Muirfield, the East Lothian golf club with origins dating back to 1744, plays host to this year’s Open Championship. For the Honourable Company of Edinburgh Golfers, this, the 142nd running of the event, will mark the sixteenth occasion they have done so.
The Open Championship is played only on links courses, of which there are nine in the current rota – five in Scotland and four in England. Linksland is typically characterized by dunes, an undulating surface, and a sandy soil unsuitable for arable farming. Here thrive the indigenous browntop bents and red fescue grasses needed to provide the firm turf associated with links courses and the bump and run game.
The style of play suited to a links course is considerably different from that appropriate to other courses. The challenge of links golf falls mainly into two categories: firstly, the nature of the courses themselves, which tend to be characterised by uneven fairways, thick rough and penal chasms known as “pot bunkers”; and secondly, due to their coastal location and low-lying tree-less terrain, wind.
And what about Muirfield – will the same apply to a course some describe as the least links-like of the Open venues?
Two-time Open Champion, Padraig Harrington, offers his view. “It’s startling the way the ball reacts in links golf versus parkland. The ball flies lower. The weather affects the ball so much more. A 10 mph wind on a parkland course is not a big deal, but 10 mph on a links can affect the flight of your ball by 20, 30 yards. The air is heavier. There’s nothing protecting the course from the wind. Everything is magnified.”
Harrington, whose Open Championship wins came in 2007 at Carnoustie and 2008 at Royal Birkdale, has a liking for Muirfield. “It’s one of the players’ favourite venues,” he said, “because it’s a strong but fair test. There are fewer bad bounces. The fairways are flatter. It’s a solid, what-you-see-is-what-you-get course. It’s not like Royal St George’s, which gets so hard that tee shots can run 80 yards. It’s the least links-like Open course because it’s the most just.”
Harrington finished just one stroke out of the playoff won by Ernie Els when Muirfield last held the Open, in 2002. Els’s second Open victory, at Royal Lytham & St Annes, was just 12 months back, making him the defending champion in more ways than one.
The key to Els’s win back in 2002 was his performance in the third round – a round played under the most horrendous weather imaginable. What made it worse was it had not been forecast – players hadn’t packed for it.

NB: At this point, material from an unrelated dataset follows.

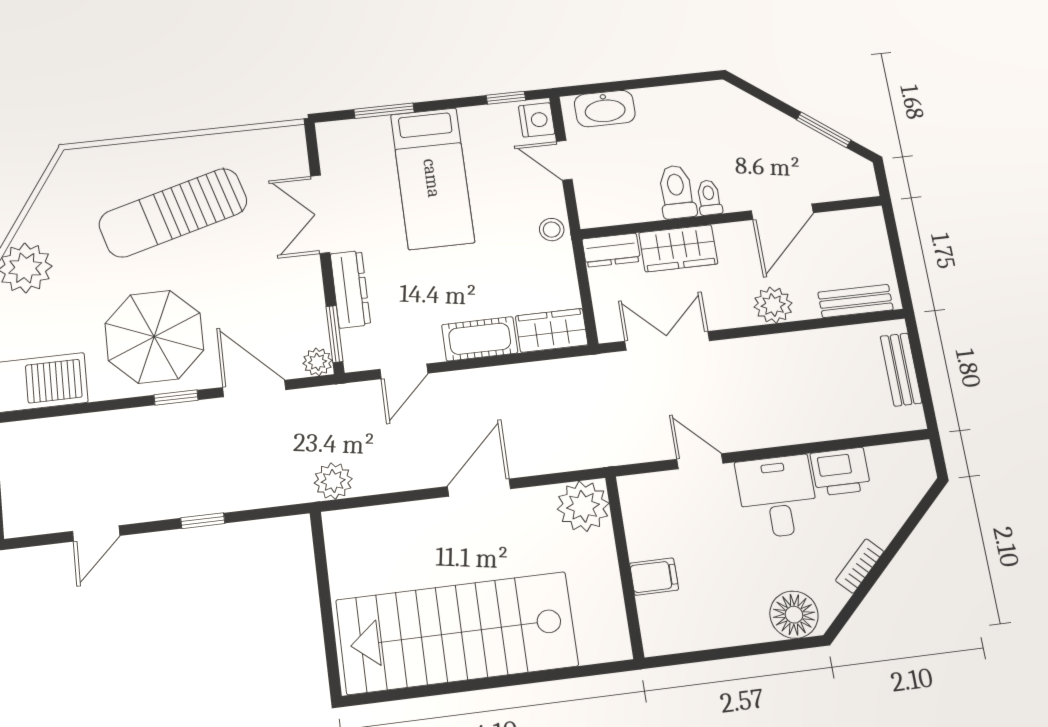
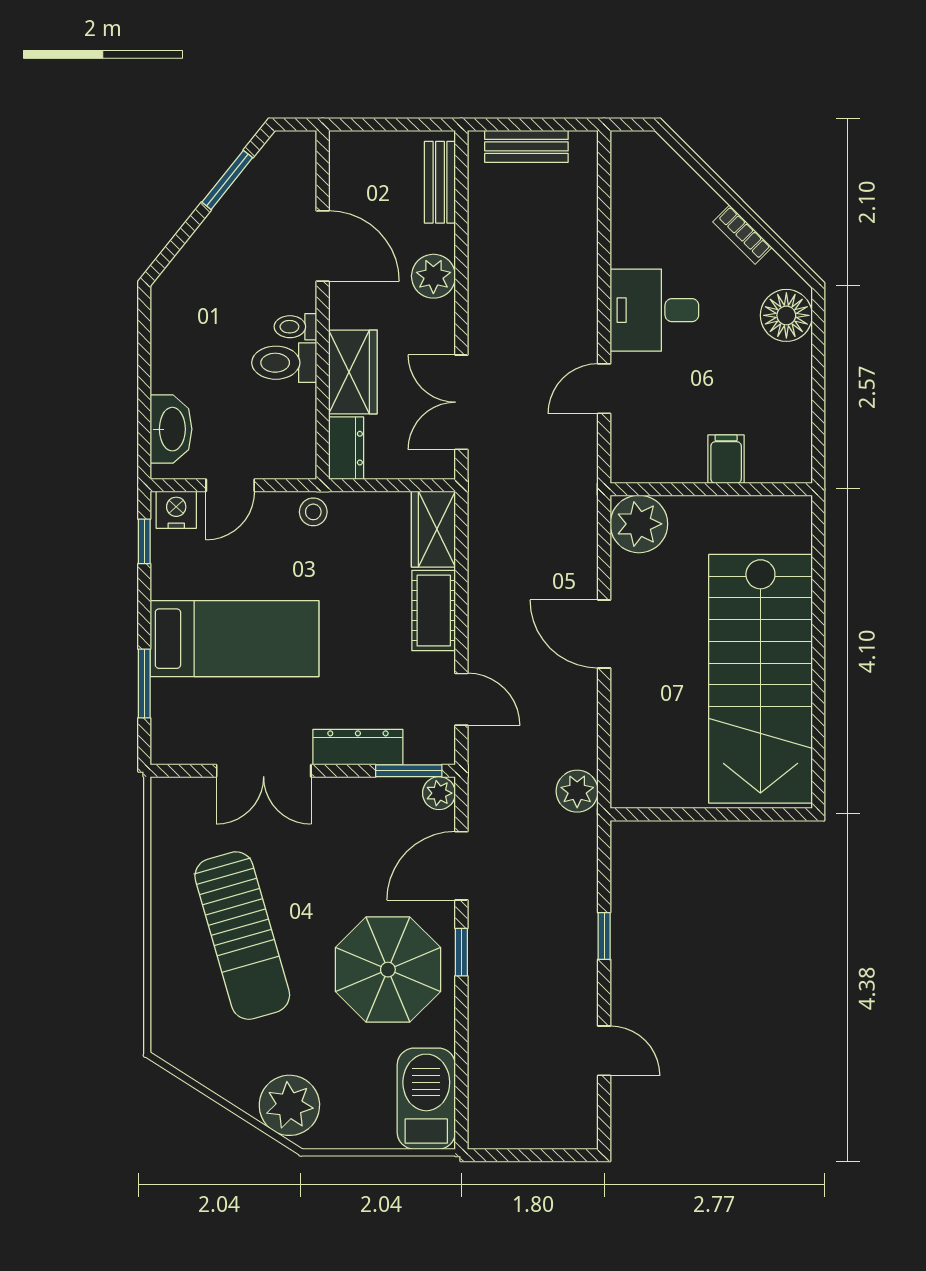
printer: (841, 472) -> (635, 236), removed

The resulting storm combined wind and rain in a tempest few players will ever forget. Els shot a 1-over 72 that day which may rank as one of the rounds of his life.
Compare that with Woods’s 10-over 81 – still his worst score as a professional. In his words, “I tried on every shot. I didn’t bag it.”
Colin Montgomerie followed up his second-round 64 with a third-round 84 to match the biggest day-to-day scoring differential in Open history.
Players, including Els, hit drivers into par 3s. Balls landing in long rough were swallowed up, never to be seen again. Ian Poulter recalls the day well. “I was just trying to survive. I remember it like it was yesterday. It was 35 mph wind with driving rain. It’s a 5-iron going 110. It’s an eight-club wind – I don’t know what it is. It’s s—, is what it is. It was awful. I mean, call it what you want – it was a 9-iron flying 210 and a 5-iron going 110. It was shocking.”
The R&A, which determines how the course is set up, has always stated that the winning score in any Open is primarily a product of the weather leading up to and during the event. Well, yes, but every player (except Els?) will hope it’s not like it was during the third round when last the Open was played here.
So, what about a spread-bet on this year’s contenders? The 18 majors played since April 2009 has yielded 17 champions. This is what makes golf betting so hard, but we will give it a go.
Realise that by the time this column is published, round one will be completed. The odds quoted here are courtesy of William Hill as at the time of writing – Monday 15 July.
- Woods: 8/1 – Makes list on grinding skills alone.
- Mickelson: 18/1 – Scottish Open winner. T2 in 2011.
- Scott: 20/1 – Last year’s melt-down still owes him.
- Westwood: 25/1 – Improved chipping skills just may win it.
- Els: 28/1 – A must have on anyone’s Open list.
- Garcia: 28/1 – Ball-striker in good form. Likes links.
- Snedeker: 33/1 – T3 last year. Recent top form returning.
- Stenson: 33/1 – Two recent T3. Now back in form.
- Harrington: 45/1 – Two-time Open winner. Loves links.
- Wood: 125/1 – Dark horse who performs well at Opens.